POLÍTICA

Girão critica parlamentares pelo fim da CPMI do INSS

Senador Eduardo Girão lamenta encerramento da comissão que investigava fraudes em benefícios e aponta falta de compromisso dos parlamentares.

Publicado em 31/03/2026 às 17:03
General Girão Kayo Magalhães/Câmara dos Deputados

O senador Eduardo Girão (Novo-CE) criticou, em pronunciamento no Plenário nesta terça-feira (31), a atuação de deputados federais e senadores no processo que levou ao encerramento da Comissão Parlamentar Mista de Inquérito (CPMI) do INSS. A comissão investigou um esquema de descontos fraudulentos em benefícios de aposentados e pensionistas. Para Girão, faltou compromissos para manter os trabalhos da comissão.

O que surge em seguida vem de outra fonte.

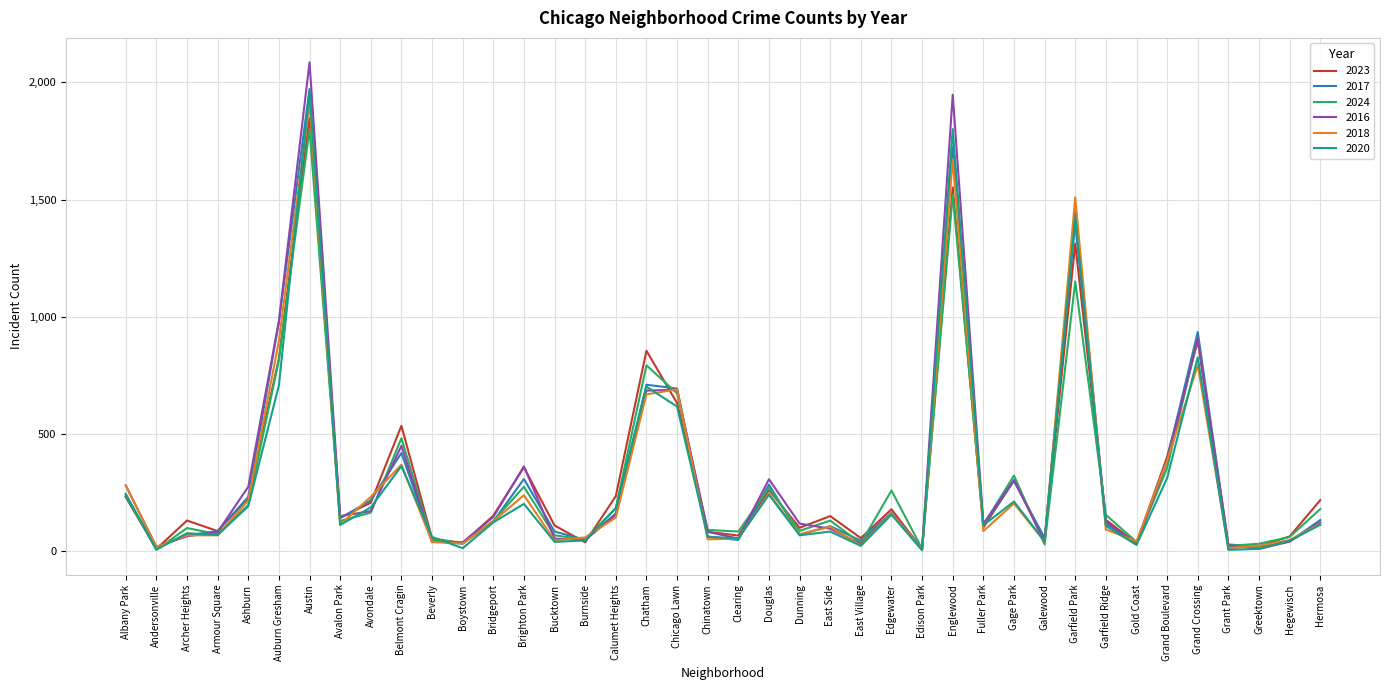

At which category is the sum across all series the highest?

Austin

— Por 19 votos a 12, vimos o golpe de misericórdia para acabar com a CPMI, sem relatório! O mais triste foi ver a comemoração de parte desses 19, que não teve vergonha de celebrar o encerramento de uma investigação exitosa. Isso demonstra o zero compromisso dessas pessoas com o povo brasileiro. Foi ignorado um dos relatórios mais sólidos e consistentes, com quase 5 mil páginas, no qual o relator, o deputado federal Alfredo Gaspar, pediu o indiciamento de 216 pessoas, entre empresários, funcionários e políticos envolvidos nas fraudes — afirmou Girão.

O senador também questionou a decisão do Supremo Tribunal Federal (STF), que derrubou a liminar do ministro André Mendonça, responsável por autorizar a prorrogação dos trabalhos da comissão. Segundo Girão, o encerramento da CPMI sem a aprovação do relatório final impediu a responsabilização dos planos propostos ao longo das investigações. Ele destacou ainda que a forma como a comissão foi encerrada reforça a sensação de impunidade em casos de corrupção no país, e defendeu a continuidade das apurações por meio de uma nova comissão.

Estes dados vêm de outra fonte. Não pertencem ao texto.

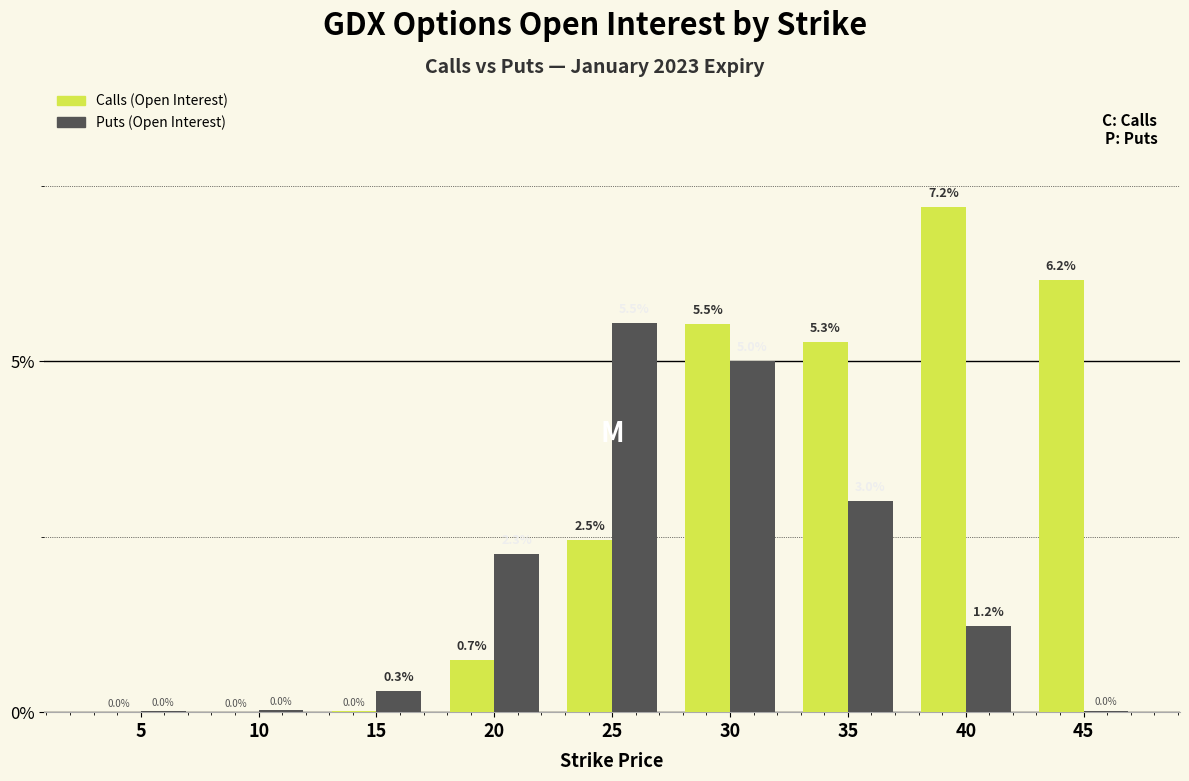

The Calls (Open Interest) series shows 0.0 at 10. True or false?

True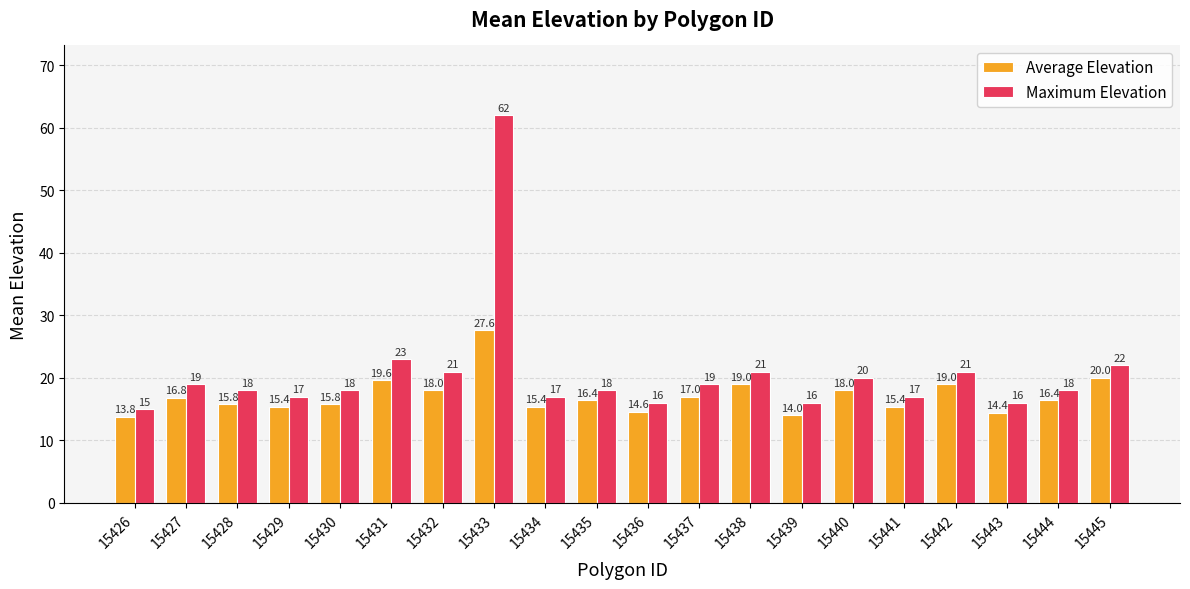

True or false: Average Elevation has a value of 3.9 at 15429.

False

— Oito ministros do STF decidiram derrubar a CPMI, isolando André Mendonça com o argumento falacioso de prevalecer a autonomia do Congresso (...). Mais uma vez ficou reforçada a percepção de que, no Brasil, poderosos esquemas de corrupção resultaram em punições efetivas, perpetuando um ciclo vicioso de impunidade. A mensagem para o mundo é que, no Brasil, o crime do colarinho branco compensa — protestou o senador.